Stored data entries:

* * *

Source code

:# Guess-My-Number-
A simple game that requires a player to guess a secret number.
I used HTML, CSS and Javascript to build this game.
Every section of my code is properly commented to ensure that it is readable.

* * *

▸ Problem statement
From the entries, give the number of lines where the string "code" is found, and nothing else.

▸ Finished exercise
2